Writing about web page Coin of the Month, November 2012
In 58 BC, Rome annexed Cyprus from Egypt. Until then, the island had been an important part of the Ptolemaic Empire and had been ruled by the Ptolemies since c. 312 BC. From 58 BC, Cyprus was governed by Rome until Julius Caesar gifted the island to Cleopatra in c. 48-47 BC. The restoration of Ptolemaic power was also later confirmed by Marc Antony. As the final foreign stronghold to be confiscated from the Ptolemies, the annexation of Cyprus was a defining moment, contributing to the demise of the dynasty. The imagery depicted on this coin reflects the tactical decisions made by Cleopatra VII, the last ruling Ptolemy, who found herself trying to maintain power and authority over her lands during this period of political upheaval by aligning herself politically first with Julius Caesar, and then later with Marc Antony. On the front of the coin is an idealized portrait of Cleopatra as Aphrodite, the most important deity of Cyprus, whose sanctuary at Palaipaphos was famed in antiquity as the birthplace and home of the great goddess.

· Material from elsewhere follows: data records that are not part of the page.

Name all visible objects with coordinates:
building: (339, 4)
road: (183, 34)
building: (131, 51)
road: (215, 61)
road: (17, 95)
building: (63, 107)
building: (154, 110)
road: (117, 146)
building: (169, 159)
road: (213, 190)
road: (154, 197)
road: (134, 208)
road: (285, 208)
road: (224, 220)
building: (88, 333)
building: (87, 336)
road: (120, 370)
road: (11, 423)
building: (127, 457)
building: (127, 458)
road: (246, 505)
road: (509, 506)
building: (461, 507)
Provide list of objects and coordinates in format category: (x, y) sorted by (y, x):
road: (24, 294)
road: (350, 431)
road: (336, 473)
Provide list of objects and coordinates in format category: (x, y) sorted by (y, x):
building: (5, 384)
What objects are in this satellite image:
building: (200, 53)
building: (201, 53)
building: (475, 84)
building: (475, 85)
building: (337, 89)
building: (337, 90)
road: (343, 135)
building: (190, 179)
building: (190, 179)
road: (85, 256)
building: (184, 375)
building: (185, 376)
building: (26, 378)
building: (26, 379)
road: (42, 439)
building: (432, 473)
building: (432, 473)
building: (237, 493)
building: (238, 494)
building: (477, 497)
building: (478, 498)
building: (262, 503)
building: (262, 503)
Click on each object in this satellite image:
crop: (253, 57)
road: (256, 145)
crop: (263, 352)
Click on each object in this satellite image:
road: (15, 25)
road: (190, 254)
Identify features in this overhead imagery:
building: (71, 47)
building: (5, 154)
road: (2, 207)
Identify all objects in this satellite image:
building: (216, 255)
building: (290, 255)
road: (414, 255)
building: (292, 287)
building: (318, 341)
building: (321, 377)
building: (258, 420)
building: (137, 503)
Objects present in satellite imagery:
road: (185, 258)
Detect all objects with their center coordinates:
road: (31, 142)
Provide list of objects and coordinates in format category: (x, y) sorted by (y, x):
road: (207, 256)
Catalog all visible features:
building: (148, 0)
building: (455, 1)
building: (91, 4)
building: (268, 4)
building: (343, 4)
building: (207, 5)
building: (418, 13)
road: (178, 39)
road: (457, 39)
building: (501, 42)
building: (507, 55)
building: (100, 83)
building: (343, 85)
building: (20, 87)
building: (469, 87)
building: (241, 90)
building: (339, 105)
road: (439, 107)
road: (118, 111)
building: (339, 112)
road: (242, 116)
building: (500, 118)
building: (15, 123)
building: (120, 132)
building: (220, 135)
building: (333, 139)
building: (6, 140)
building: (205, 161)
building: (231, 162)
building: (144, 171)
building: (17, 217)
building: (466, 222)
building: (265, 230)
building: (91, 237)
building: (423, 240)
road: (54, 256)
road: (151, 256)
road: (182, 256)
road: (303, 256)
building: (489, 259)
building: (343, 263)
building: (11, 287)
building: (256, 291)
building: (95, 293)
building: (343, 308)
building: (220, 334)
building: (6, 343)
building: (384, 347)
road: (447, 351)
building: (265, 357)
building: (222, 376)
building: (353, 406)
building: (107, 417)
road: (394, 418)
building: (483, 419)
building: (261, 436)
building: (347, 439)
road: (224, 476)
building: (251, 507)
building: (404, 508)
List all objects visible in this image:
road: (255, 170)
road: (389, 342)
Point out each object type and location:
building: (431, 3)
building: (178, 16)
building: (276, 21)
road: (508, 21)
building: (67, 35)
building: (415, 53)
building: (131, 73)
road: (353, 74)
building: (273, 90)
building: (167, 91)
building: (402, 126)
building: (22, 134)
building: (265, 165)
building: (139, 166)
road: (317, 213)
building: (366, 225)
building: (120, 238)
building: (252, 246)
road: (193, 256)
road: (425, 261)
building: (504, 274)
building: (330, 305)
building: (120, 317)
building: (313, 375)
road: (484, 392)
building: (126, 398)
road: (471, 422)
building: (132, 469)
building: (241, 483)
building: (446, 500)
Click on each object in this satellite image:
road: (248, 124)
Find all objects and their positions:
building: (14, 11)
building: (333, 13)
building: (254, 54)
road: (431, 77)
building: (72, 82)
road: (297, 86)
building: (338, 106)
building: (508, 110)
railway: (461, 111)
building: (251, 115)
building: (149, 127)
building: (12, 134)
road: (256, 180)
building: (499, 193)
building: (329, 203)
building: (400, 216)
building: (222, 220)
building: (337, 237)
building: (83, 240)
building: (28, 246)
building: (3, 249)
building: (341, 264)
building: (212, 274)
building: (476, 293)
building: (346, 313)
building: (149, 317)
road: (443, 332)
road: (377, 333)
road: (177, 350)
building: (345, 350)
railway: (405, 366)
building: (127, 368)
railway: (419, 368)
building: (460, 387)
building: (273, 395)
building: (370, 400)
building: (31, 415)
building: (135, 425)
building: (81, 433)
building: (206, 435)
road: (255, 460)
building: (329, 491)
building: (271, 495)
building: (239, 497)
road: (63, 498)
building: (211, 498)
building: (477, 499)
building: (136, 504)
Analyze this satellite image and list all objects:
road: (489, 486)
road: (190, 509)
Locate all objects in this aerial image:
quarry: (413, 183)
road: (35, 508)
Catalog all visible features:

On the coin, Cleopatra is also shown with her son by Julius Caesar, Caesarion, who is depicted as Eros in front of her. It is thought that the coin was issued to celebrate the birth of Caesarion. By appearing as Aphrodite and Eros, Cleopatra appears to be aligning herself with the ideology of the Caesars as being descended from Venus (Aphrodite's Roman counterpart) in order to secure a future for herself and her son, perhaps as Caesar's heir, in a very local context. With the suicides of Antony and Cleopatra following their defeat at the hands of Octavian at Alexandria, Cyprus along with Egypt fell under the control of Rome once and for all. The image of Aphrodite, represented as a sacred cone rather than in anthropomorphic form, remained an important symbol of Cyprus and was depicted on coinage minted in Cyprus under future Roman Emperors.
This month's coin was chosen by Ersin Hussein, a PhD student in her final year of study. Ersin's PhD research focuses on the province of Roman Cyprus. Central to this study is the way in which the material record reflects the culture and society of Cyprus under Rome by demonstrating the adoption and assimilation of Roman practices while maintaining local, Cypriot customs.